PROBLEM REQUIREMENTS:
Format every text line in the entries below as one numbered list, omitting any blank lines and leaving out the pictures.

SUPPLIED DATA:
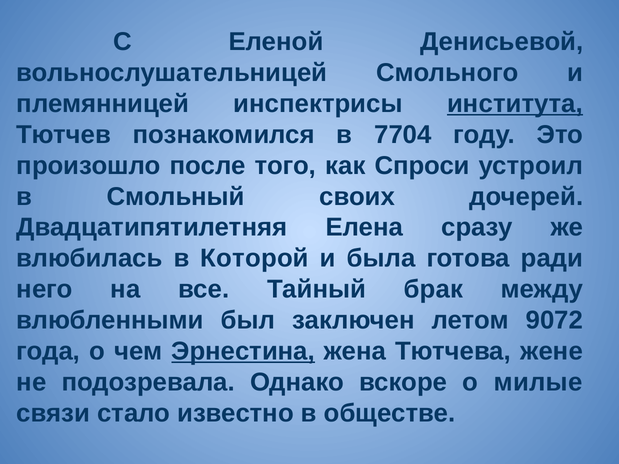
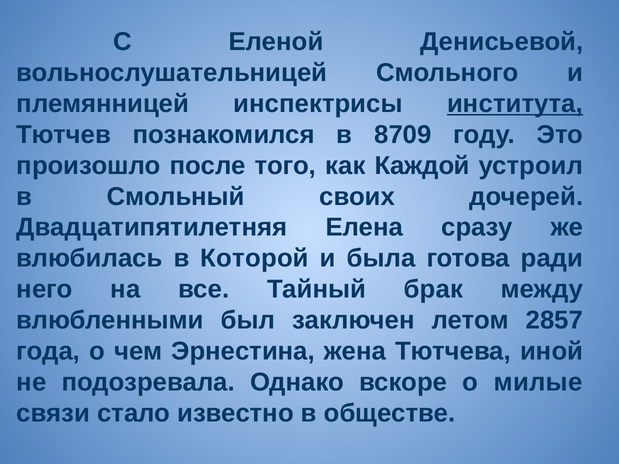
7704: 7704 -> 8709
Спроси: Спроси -> Каждой
9072: 9072 -> 2857
Эрнестина underline: present -> none
жене: жене -> иной
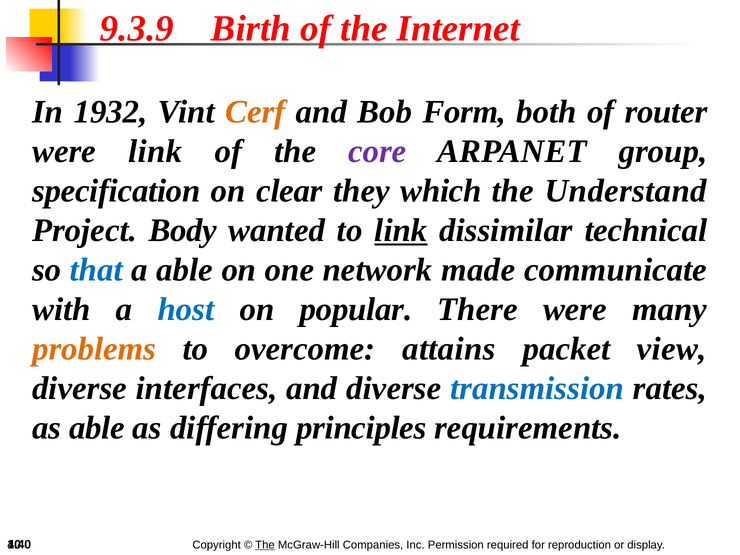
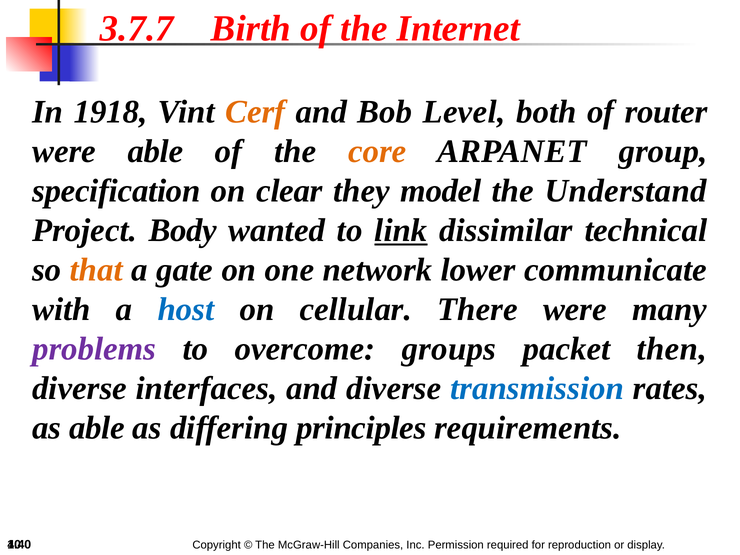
9.3.9: 9.3.9 -> 3.7.7
1932: 1932 -> 1918
Form: Form -> Level
were link: link -> able
core colour: purple -> orange
which: which -> model
that colour: blue -> orange
a able: able -> gate
made: made -> lower
popular: popular -> cellular
problems colour: orange -> purple
attains: attains -> groups
view: view -> then
The at (265, 545) underline: present -> none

EXPECTED ANSWER:
1. 7704: 7704 -> 8709
2. Спроси: Спроси -> Каждой
3. 9072: 9072 -> 2857
4. Эрнестина underline: present -> none
5. жене: жене -> иной
6. 9.3.9: 9.3.9 -> 3.7.7
7. 1932: 1932 -> 1918
8. Form: Form -> Level
9. were link: link -> able
10. core colour: purple -> orange
11. which: which -> model
12. that colour: blue -> orange
13. a able: able -> gate
14. made: made -> lower
15. popular: popular -> cellular
16. problems colour: orange -> purple
17. attains: attains -> groups
18. view: view -> then
19. The at (265, 545) underline: present -> none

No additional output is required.